**** Passage
There were 112 households, of which 20.7% had children under the age of 18 living with them, 29.7% were married couples living together, 4.5% had a female householder with no husband present, 0.0% had a male householder with no wife present, and 65.8% were non-families. 38.7% of households were made up of individuals, and 33.3% had someone living alone who was 65 years of age or older. The average household size was 2.05 and the average family size was 3.56.

The median age in the village was 44 years. 22.8% of residents were under the age of 18; 14.8% were between the ages of 18 and 24; 14.8% were from 25 to 44; 22.3% were from 45 to 64; and 25.3% were 65 years of age or older. The gender makeup of the village was 44.3% male and 55.6% female.

The median income for a household in the village was $44,519 and the median income for a family was $54,750. About 24.9% of the population was below the poverty line.

===2010 census===

| Largest ancestries (2010) | Percent |
|---|---|
| Polish Poland | 78.8% |
| German Germany | 16.9% |
| English England | 7.5% |
| Irish Ireland | 7.1% |
| Danish Denmark | 2.0% |
| French-Canadian Quebec | 1.6% |

As of the census of 2010, there were 234 people, 110 households, and 54 families living in the village. The population density was 234 PD/sqmi. There were 144 housing units at an average density of 144.0 /sqmi. The racial makeup of the village was 96.2% White, 1.3% Native American, 0.4% Pacific Islander, and 2.1% from two or more races.
********
### [Problem 1]
According to the census passage, what was the median age in the village?
### [Problem 2]
Output the portion of the census passage between "As of the census" and "or more races.", inclusive.
**** Data listing
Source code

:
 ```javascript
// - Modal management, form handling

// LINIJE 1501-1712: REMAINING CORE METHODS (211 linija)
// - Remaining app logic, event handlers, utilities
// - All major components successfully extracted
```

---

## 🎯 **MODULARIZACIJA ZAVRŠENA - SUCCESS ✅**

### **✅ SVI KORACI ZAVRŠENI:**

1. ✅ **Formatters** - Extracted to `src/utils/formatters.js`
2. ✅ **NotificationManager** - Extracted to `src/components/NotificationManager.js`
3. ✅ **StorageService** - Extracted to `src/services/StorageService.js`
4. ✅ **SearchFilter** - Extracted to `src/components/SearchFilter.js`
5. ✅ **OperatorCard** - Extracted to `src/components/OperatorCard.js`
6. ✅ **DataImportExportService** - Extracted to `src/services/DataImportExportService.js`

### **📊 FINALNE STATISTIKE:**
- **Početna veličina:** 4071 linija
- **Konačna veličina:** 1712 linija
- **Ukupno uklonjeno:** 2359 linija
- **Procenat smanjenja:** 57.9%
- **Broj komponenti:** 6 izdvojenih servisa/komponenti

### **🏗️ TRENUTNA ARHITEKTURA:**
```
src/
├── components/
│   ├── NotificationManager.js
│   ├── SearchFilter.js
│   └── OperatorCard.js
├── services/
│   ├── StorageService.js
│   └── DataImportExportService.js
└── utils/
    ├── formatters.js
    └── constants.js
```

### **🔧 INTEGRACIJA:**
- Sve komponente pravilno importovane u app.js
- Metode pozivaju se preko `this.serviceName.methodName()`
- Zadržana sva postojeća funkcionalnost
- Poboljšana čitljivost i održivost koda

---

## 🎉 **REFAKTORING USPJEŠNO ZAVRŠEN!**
********
### [Response box 1]
44 years

### [Response box 2]
As of the census of 2010, there were 234 people, 110 households, and 54 families living in the village. The population density was 234 PD/sqmi. There were 144 housing units at an average density of 144.0 /sqmi. The racial makeup of the village was 96.2% White, 1.3% Native American, 0.4% Pacific Islander, and 2.1% from two or more races.